佐藤祖父母の本音としては、イーリス中佐が人獣種であろうがどうでもいい。ただ、孫にはそばにいて欲しい。
だが、現在の日本ではイーリス中佐は出歩くことすら難しいことも理解している。だから、元の世界へ戻ることが良いことだというのも理解している。

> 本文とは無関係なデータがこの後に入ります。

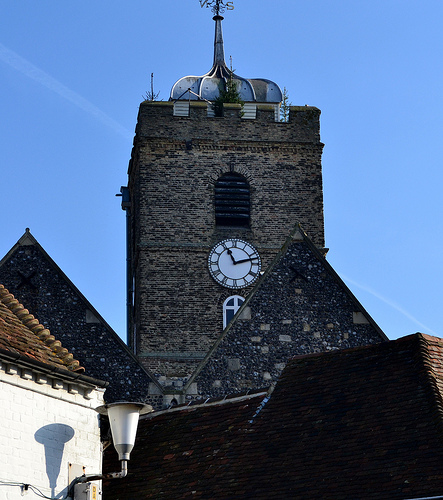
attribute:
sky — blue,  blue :
[2, 2, 440, 343]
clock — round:
[179, 215, 336, 350]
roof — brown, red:
[97, 330, 441, 498]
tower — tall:
[95, 15, 343, 395]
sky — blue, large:
[337, 51, 419, 183]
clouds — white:
[16, 58, 95, 116]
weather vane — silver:
[196, 0, 236, 12]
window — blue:
[226, 300, 239, 331]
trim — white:
[222, 293, 249, 332]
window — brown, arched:
[207, 170, 256, 226]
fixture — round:
[96, 400, 152, 479]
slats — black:
[214, 178, 250, 216]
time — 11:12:
[207, 240, 260, 281]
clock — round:
[205, 236, 267, 290]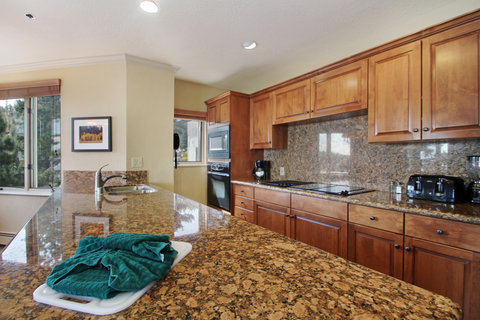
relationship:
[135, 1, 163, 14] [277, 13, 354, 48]
light on ceiling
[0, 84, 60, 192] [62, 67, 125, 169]
window on wall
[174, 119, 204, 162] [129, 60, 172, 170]
window on wall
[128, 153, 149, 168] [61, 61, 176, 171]
outlet on wall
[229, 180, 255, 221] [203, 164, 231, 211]
drawers next to oven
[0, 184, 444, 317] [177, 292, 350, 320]
counter table tiled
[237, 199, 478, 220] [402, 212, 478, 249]
these are drawer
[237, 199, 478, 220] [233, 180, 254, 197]
these are drawer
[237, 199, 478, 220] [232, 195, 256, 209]
these are drawer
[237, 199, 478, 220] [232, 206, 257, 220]
these are drawer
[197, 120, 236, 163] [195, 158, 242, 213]
microwave above oven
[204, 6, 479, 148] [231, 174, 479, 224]
cabinets above the counter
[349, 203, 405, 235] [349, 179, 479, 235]
drawer below counter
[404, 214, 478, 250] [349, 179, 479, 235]
drawer below counter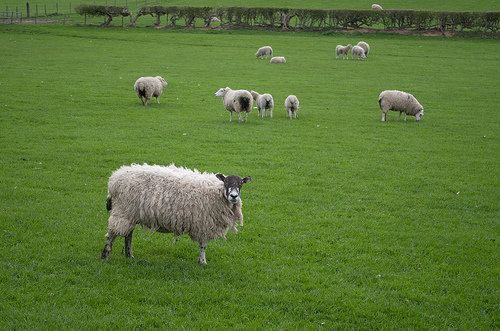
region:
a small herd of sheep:
[85, 15, 481, 314]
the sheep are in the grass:
[76, 26, 460, 298]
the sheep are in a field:
[72, 12, 474, 318]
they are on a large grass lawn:
[88, 31, 477, 308]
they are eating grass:
[244, 15, 313, 77]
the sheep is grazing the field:
[343, 70, 439, 135]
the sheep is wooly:
[68, 118, 268, 304]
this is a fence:
[2, 0, 87, 42]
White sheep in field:
[378, 88, 428, 125]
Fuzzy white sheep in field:
[103, 158, 248, 270]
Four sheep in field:
[131, 74, 303, 119]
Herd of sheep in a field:
[97, 38, 428, 263]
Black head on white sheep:
[212, 171, 252, 201]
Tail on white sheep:
[105, 190, 115, 210]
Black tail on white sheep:
[239, 97, 250, 109]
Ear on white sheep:
[216, 173, 227, 181]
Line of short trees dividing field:
[77, 1, 497, 32]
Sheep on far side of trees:
[369, 2, 385, 9]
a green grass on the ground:
[332, 180, 418, 230]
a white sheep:
[111, 155, 182, 225]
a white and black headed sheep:
[210, 165, 255, 225]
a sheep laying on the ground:
[267, 53, 297, 68]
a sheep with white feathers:
[99, 143, 261, 247]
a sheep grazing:
[372, 80, 434, 148]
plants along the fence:
[66, 5, 175, 23]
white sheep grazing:
[336, 35, 378, 68]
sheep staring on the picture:
[88, 150, 278, 262]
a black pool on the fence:
[24, 5, 35, 18]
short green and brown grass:
[300, 156, 340, 198]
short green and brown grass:
[398, 211, 442, 251]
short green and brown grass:
[290, 141, 364, 222]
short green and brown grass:
[285, 249, 343, 290]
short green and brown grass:
[20, 250, 50, 280]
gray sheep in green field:
[82, 145, 247, 277]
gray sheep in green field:
[126, 55, 177, 122]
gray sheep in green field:
[271, 75, 307, 135]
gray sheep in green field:
[360, 82, 443, 152]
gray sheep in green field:
[201, 72, 292, 130]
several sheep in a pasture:
[46, 36, 459, 266]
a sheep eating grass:
[363, 75, 442, 145]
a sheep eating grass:
[281, 85, 324, 137]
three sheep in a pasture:
[324, 29, 404, 81]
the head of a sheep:
[212, 165, 255, 206]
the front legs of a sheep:
[193, 235, 214, 270]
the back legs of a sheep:
[88, 217, 142, 267]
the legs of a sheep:
[98, 224, 218, 273]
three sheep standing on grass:
[211, 75, 307, 138]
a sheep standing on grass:
[73, 133, 336, 310]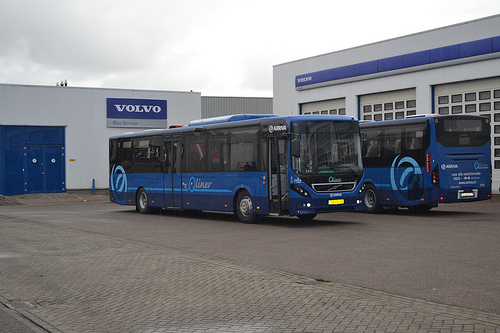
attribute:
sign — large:
[105, 92, 169, 128]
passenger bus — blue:
[368, 112, 495, 207]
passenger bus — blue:
[109, 112, 364, 222]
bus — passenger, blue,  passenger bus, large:
[112, 110, 373, 226]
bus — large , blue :
[144, 99, 498, 203]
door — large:
[431, 71, 498, 194]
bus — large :
[108, 107, 374, 239]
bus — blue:
[354, 115, 498, 215]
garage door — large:
[352, 87, 424, 124]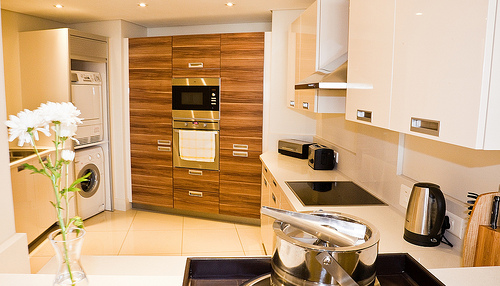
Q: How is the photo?
A: Clear.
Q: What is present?
A: Kitchenware.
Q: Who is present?
A: Nobody.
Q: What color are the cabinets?
A: White.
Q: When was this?
A: Daytime.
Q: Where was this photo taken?
A: In a kitchen.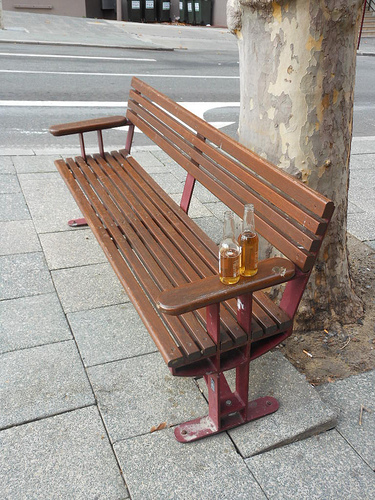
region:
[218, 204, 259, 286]
a couple of bottles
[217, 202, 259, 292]
bottles on a bench arm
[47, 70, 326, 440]
a wooden bench seat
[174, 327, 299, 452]
red metal on a bench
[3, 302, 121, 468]
gray concrete on the ground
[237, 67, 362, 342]
a tree behind the bench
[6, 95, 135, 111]
a line on a road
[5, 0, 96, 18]
a tan concrete wall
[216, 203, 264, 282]
brown liquid in bottles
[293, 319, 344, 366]
cigarette butts on the ground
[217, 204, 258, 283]
Two open bottles of beer on an armrest.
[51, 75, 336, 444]
A bench parked in front of a chair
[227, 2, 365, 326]
The trunk of a tree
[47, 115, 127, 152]
The arm rest of a bench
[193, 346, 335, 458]
A stone slab lifting out of the ground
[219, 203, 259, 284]
Two beer bottles sitting outside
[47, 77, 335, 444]
A brown bench by the street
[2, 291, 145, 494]
Cement slabs on the ground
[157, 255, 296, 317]
Arm rest of a park bench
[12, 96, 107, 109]
Painted stripe on a street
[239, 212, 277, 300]
Beer bottle on ledge of bench.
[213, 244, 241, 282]
Beer bottle on ledge of bench.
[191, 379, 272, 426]
Red foot on bench.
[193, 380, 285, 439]
Metal foot on bench.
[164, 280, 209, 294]
Wood arm rest on bench.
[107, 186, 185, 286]
Seat on bench is wood.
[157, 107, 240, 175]
Back of bench is wood.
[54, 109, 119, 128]
Wood arm rest on bench.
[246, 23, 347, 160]
Large tree behind bench.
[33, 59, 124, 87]
White line marking pavement.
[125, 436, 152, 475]
part of a floor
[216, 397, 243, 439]
part of a stand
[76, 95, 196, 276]
this is a bench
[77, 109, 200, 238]
thee bench is wooden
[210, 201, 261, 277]
these are bottles of wine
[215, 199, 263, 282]
the bottles are half full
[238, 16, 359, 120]
this is a tree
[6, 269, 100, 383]
the floor is clean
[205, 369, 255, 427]
this is the leg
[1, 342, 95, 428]
a stone in the floor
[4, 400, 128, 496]
a stone in the floor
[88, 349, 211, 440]
a stone in the floor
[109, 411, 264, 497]
a stone in the floor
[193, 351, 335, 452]
a stone in the floor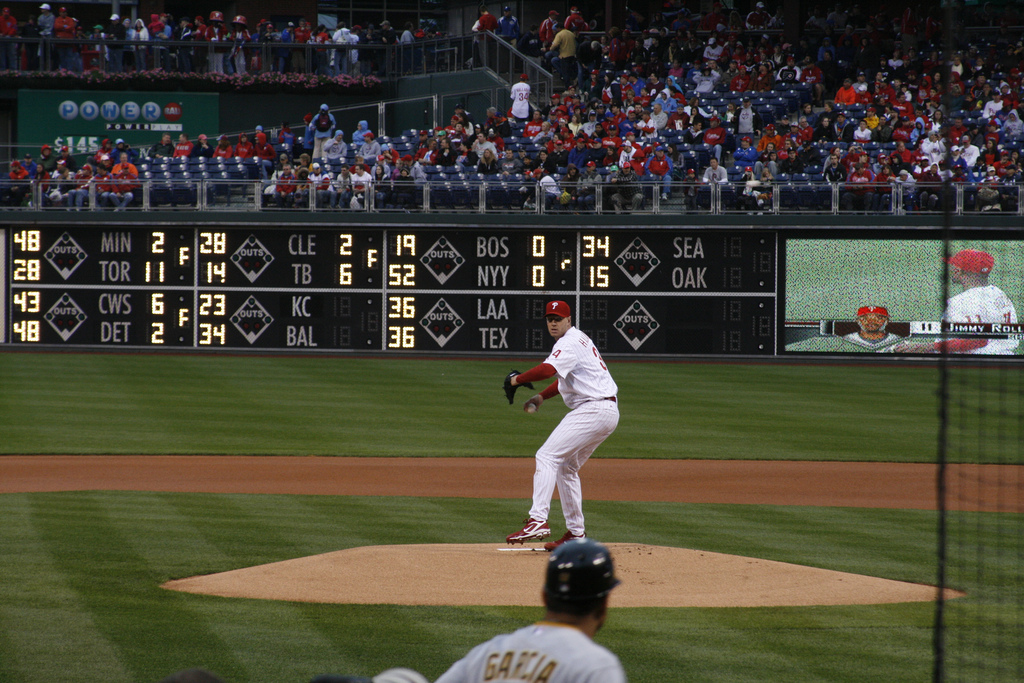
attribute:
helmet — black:
[540, 527, 620, 632]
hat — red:
[532, 290, 574, 332]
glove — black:
[502, 363, 540, 403]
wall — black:
[33, 131, 479, 326]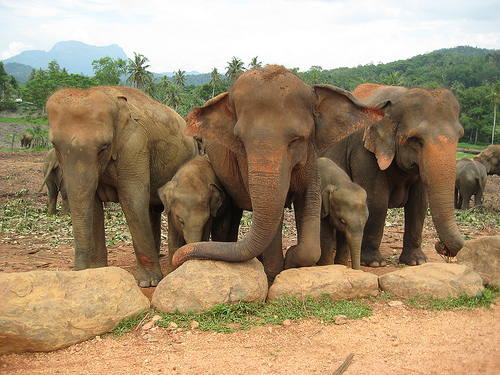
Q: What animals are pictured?
A: Elephants.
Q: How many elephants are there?
A: 9 elephants.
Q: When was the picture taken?
A: During the daytime.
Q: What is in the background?
A: Trees.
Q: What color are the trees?
A: Green.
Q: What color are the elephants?
A: Grey.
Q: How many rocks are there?
A: 5 rocks.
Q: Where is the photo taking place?
A: At an animal refuge.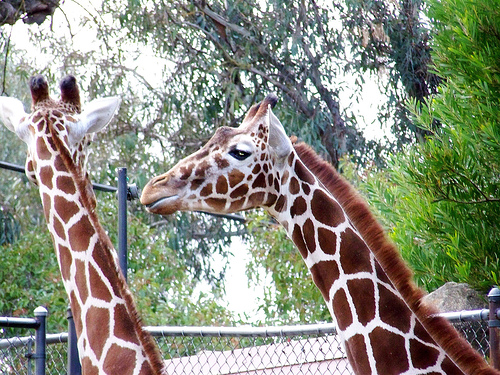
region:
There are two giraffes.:
[17, 81, 471, 373]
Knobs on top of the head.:
[21, 69, 83, 114]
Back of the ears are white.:
[0, 86, 120, 138]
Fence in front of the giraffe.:
[0, 311, 490, 373]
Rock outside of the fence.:
[412, 268, 494, 325]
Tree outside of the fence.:
[416, 15, 498, 287]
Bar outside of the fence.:
[3, 146, 283, 244]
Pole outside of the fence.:
[106, 161, 141, 295]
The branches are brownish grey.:
[176, 8, 328, 103]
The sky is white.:
[16, 8, 173, 103]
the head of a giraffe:
[95, 60, 347, 265]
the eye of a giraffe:
[221, 144, 258, 164]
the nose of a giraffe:
[130, 165, 202, 221]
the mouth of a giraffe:
[125, 163, 202, 228]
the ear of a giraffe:
[236, 70, 310, 162]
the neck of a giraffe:
[296, 105, 411, 367]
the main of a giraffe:
[241, 125, 495, 340]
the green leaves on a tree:
[388, 34, 489, 231]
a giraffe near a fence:
[216, 109, 499, 361]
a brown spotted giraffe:
[127, 49, 430, 314]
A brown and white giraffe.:
[139, 93, 494, 373]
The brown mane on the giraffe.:
[352, 200, 377, 235]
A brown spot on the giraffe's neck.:
[345, 277, 377, 324]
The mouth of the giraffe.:
[139, 173, 180, 215]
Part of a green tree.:
[459, 132, 489, 224]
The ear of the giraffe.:
[83, 95, 119, 135]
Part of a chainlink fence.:
[214, 329, 304, 374]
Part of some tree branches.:
[218, 17, 270, 80]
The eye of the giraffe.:
[227, 140, 253, 162]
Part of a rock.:
[433, 280, 482, 312]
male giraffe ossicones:
[28, 74, 80, 105]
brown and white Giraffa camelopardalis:
[139, 89, 496, 373]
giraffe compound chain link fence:
[2, 158, 497, 371]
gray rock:
[418, 280, 488, 307]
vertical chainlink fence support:
[31, 305, 46, 373]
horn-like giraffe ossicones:
[242, 93, 274, 123]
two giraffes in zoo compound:
[0, 77, 498, 372]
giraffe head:
[138, 92, 288, 222]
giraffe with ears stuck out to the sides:
[2, 75, 163, 371]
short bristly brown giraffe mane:
[287, 134, 498, 373]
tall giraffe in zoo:
[200, 96, 405, 354]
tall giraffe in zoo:
[25, 116, 152, 373]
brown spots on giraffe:
[323, 209, 373, 287]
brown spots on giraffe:
[55, 220, 103, 309]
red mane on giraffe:
[318, 149, 471, 306]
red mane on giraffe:
[93, 220, 173, 323]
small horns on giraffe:
[243, 69, 291, 116]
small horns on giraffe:
[27, 66, 87, 96]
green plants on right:
[387, 31, 492, 231]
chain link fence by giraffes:
[107, 318, 462, 373]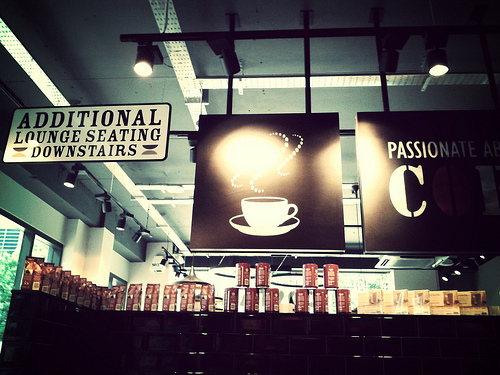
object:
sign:
[358, 106, 496, 255]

だが、孫夫婦にはここにいて欲しいというのが本音であった。
翌日(5月20日)、佐藤の携帯が鳴った。
表示されたのは知らない番号だった。
出るべきかどうか一瞬迷った佐藤ではあったが、思い切って出て見た。
“やっとつながった。佐藤少将だね?”
相手は女性だった。ただ、声からして若くはない。
「え?ええ・・・。あの~、どちら様でしょう?」
“空軍の三枝だよ。今は、航空自衛隊の三枝空将補、というのが正しいかね。”
佐藤は電話を持ったまま敬礼した。
「あ、ハッ!失礼しました!それで、何のご用でしょう?」
“いやなに、あんたが大変なことになっているのは知っているよ。勝手に人獣種まで連れて来て、何をやっているんだい!”
「返す言葉もありません・・・。」
“あんたらが桜丸から下船するところは偶然私の元部下が見ていたからね。
それで、助け舟は必要かい?”
2021年5月21日。
「今日からは通る車全部止めて身分証確認しろだとさ。一体どうなっているんだ?」
寒川警部補はため息をついた。
「だから言ったんっすよ~。速度取締じゃないって~。
公安部さんの指示で、あまり表に出せない指名手配犯でも追っているんじゃないんですか~?」
比婆巡査がそんなことを言っていると、笛を吹く音が聞こえた。
「おや、平均1時間に1度のお客さんだ。」
比婆巡査と寒川警部補は、テントを出た。
そこにいたのは73式小型トラック数台、戦車を積んだトレーラー2台、軽装甲車5台であった。
「おいおい、そんなもん止めてどうするんだよ。」
寒川警部補は近づくなり言った。
「いえ、ですが命令では通る車はすべて止めろと・・・」
新人警官は真面目にそう答える。
「あ、そう。」
寒川警部補がそう言ってテントに戻ろうとすると、軽装甲車から一人降りてきた。
「陸上自衛隊の荒川二佐だ。いったいこれは何なんだ?」
「寒川警部補です。すいません。部下がバカ真面目なようで。
それでこれ、どこへ向かっているのです?」
「宮城の駐屯地だ。この前山形であった自衛隊祭りの展示品の返却だ。」
「それはご苦労様です。」
寒川警部補はまだバカ真面目に一人一人免許証確認をやっている新人警官に怒鳴った。
「おい!もういいだろ!自衛隊の中に指名手配犯でもいると思うか!?さっさと通せ!」
再び動き出した自衛隊の車列。
そのトレーラーに乗せられた74式戦車の中に、佐藤とイーリスが乗っているとは、さすがに予想のつかないことであった。